_AVAILABLE RECORDS_:

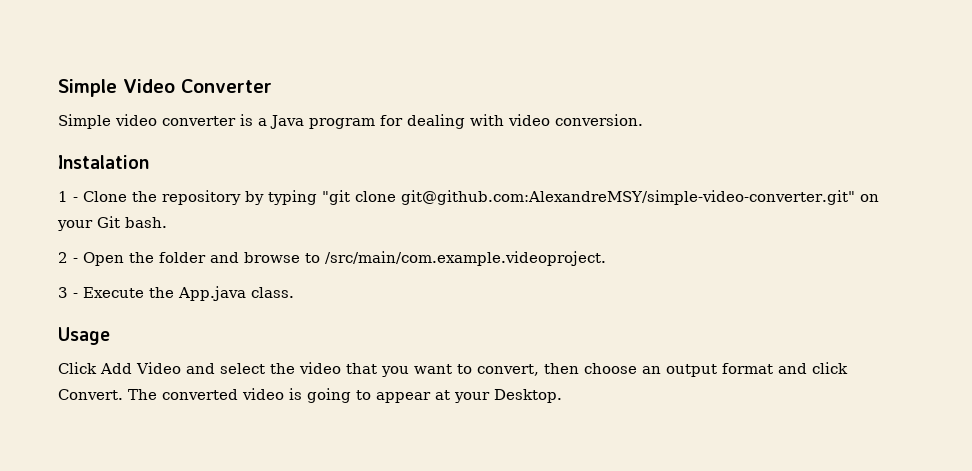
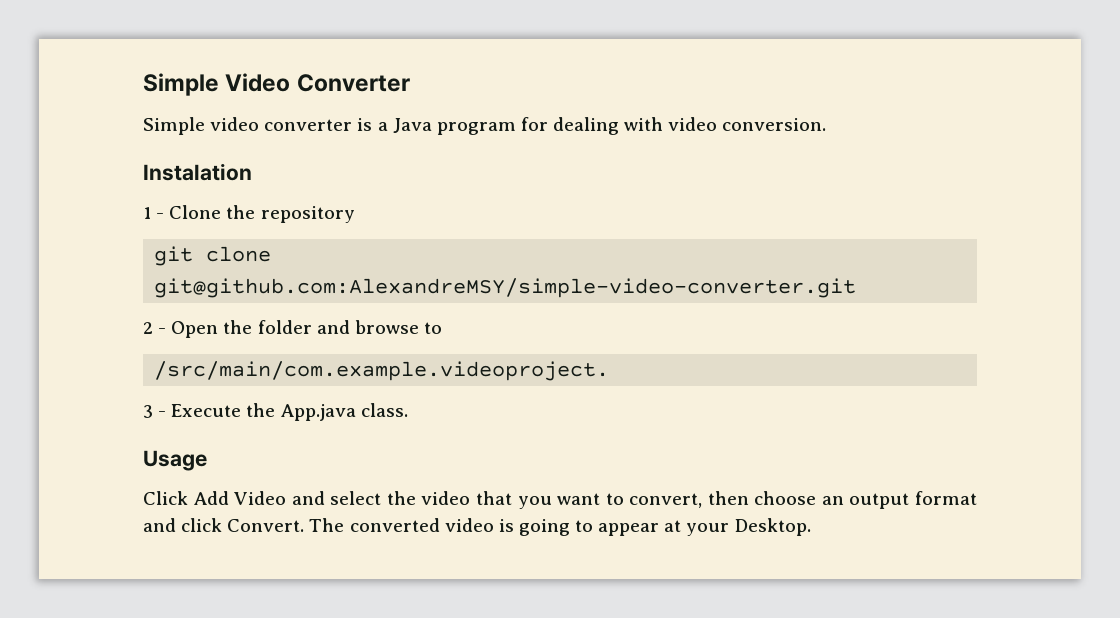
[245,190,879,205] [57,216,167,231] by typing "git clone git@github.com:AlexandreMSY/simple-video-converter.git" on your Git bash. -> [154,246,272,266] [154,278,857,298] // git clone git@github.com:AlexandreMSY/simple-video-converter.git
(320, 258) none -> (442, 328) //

==

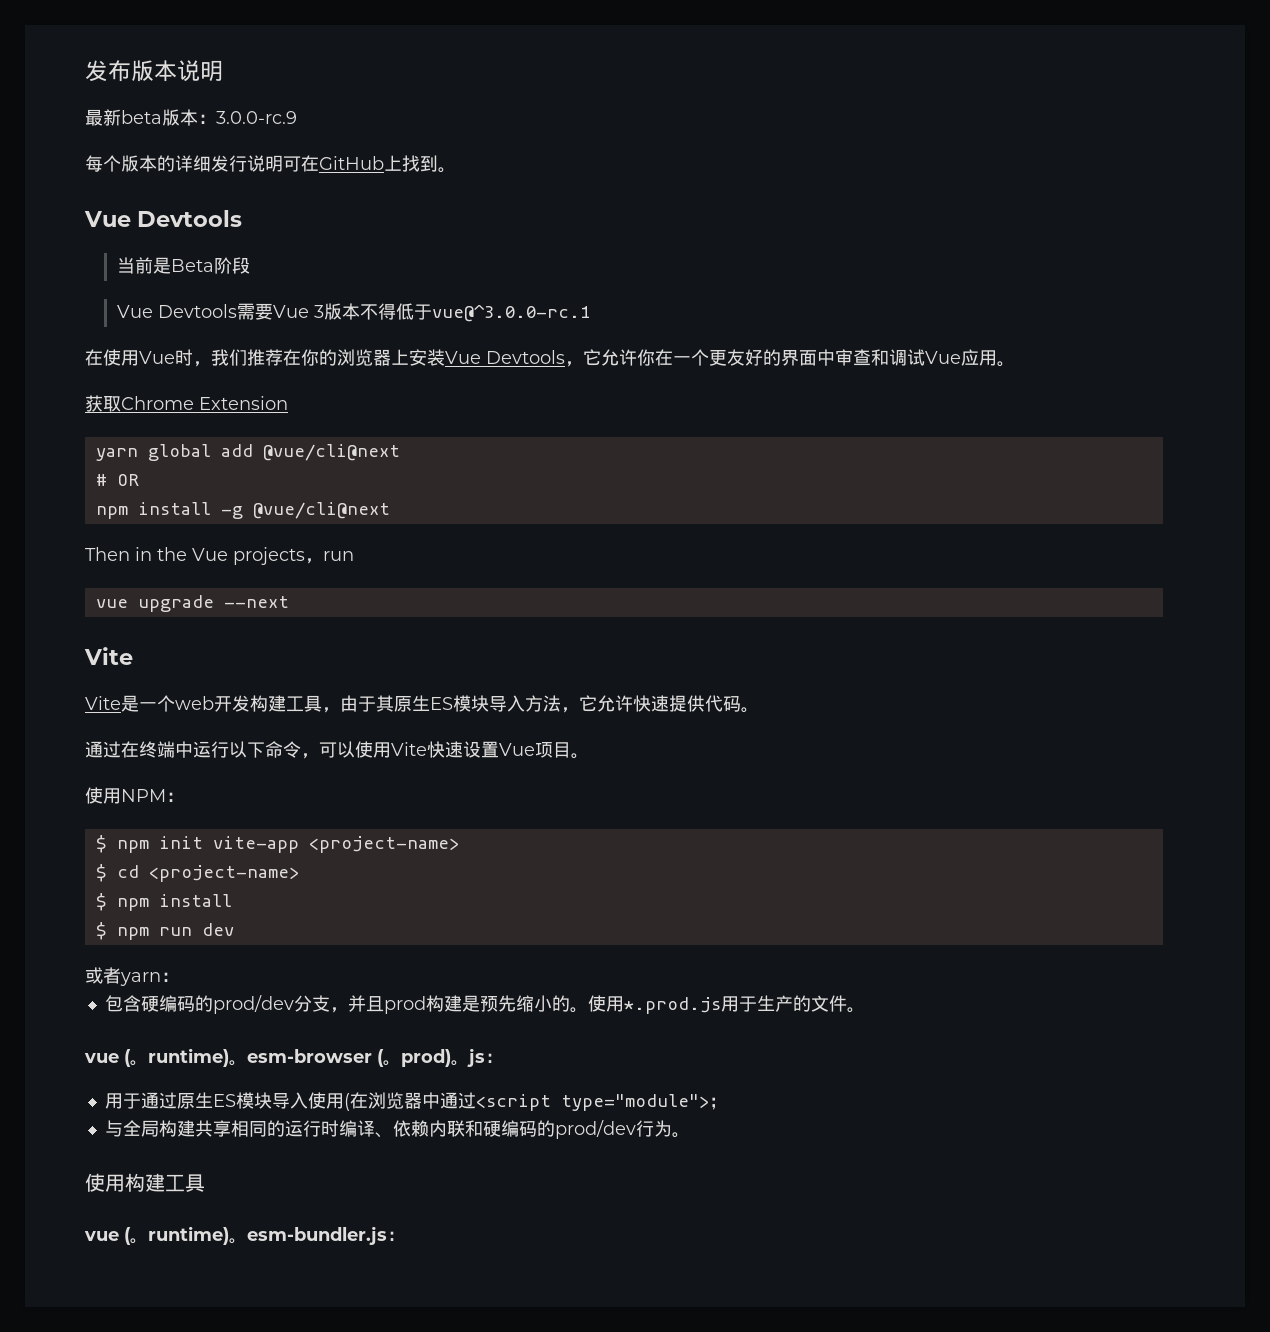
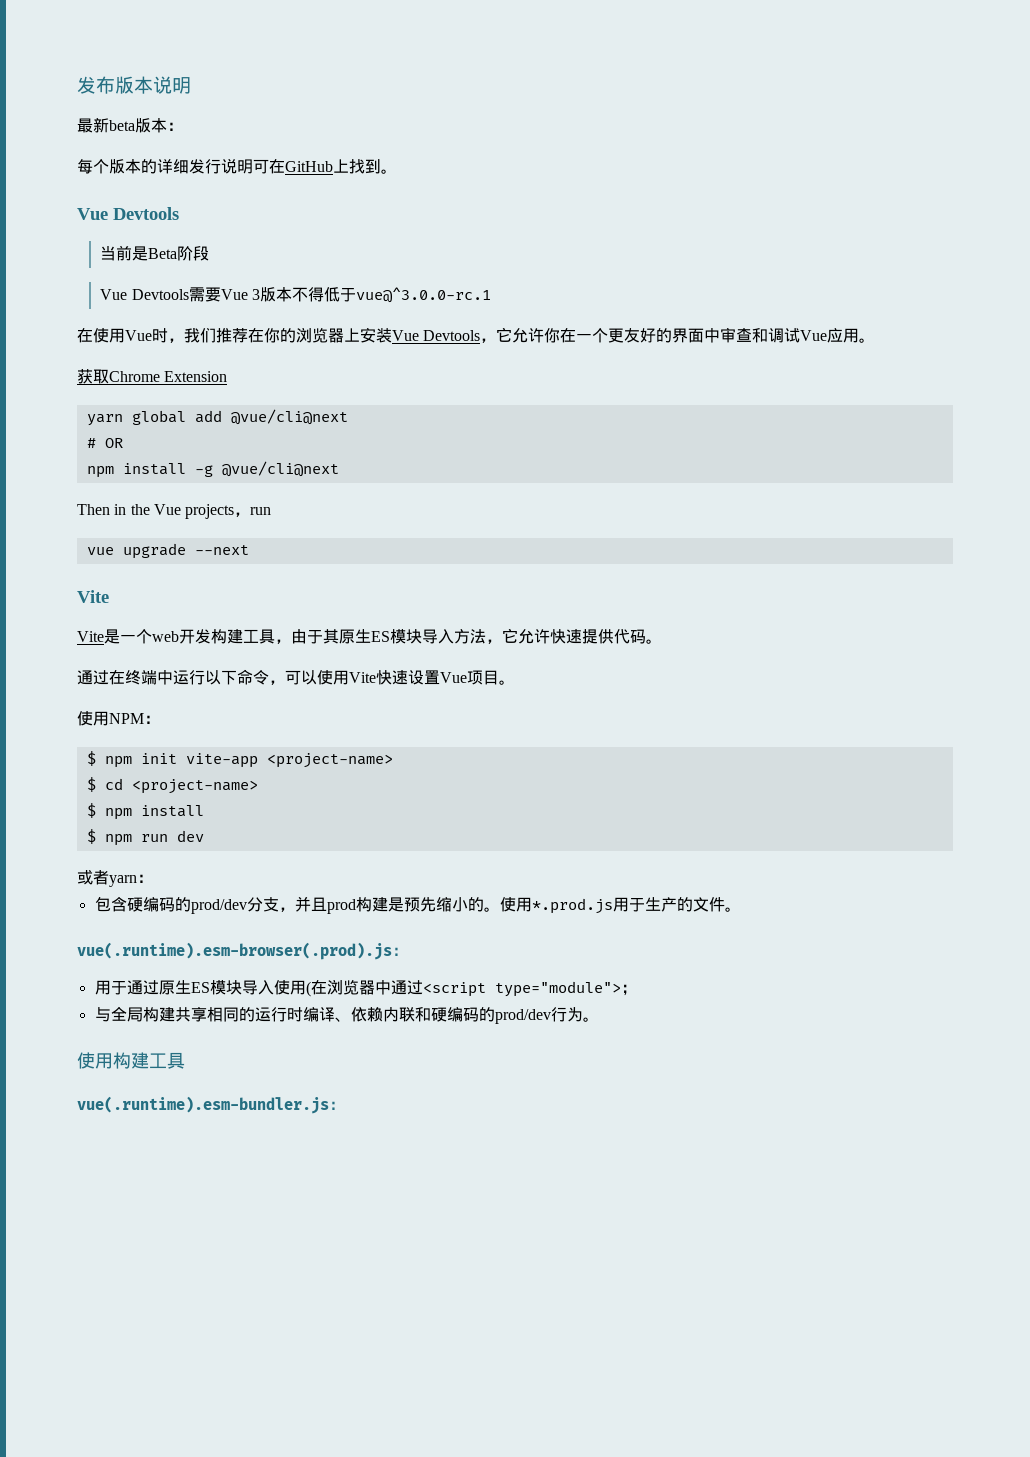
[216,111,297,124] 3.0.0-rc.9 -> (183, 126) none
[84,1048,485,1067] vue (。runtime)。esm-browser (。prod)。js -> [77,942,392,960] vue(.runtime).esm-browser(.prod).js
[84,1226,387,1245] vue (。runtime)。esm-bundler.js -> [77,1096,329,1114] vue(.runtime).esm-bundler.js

_DIRECTIONS FOR THIS TASK_: Please copy every line of the data that carries the string "none".

_RESULT OF THE EXERCISE_:
(320, 258) none -> (442, 328) //
[216,111,297,124] 3.0.0-rc.9 -> (183, 126) none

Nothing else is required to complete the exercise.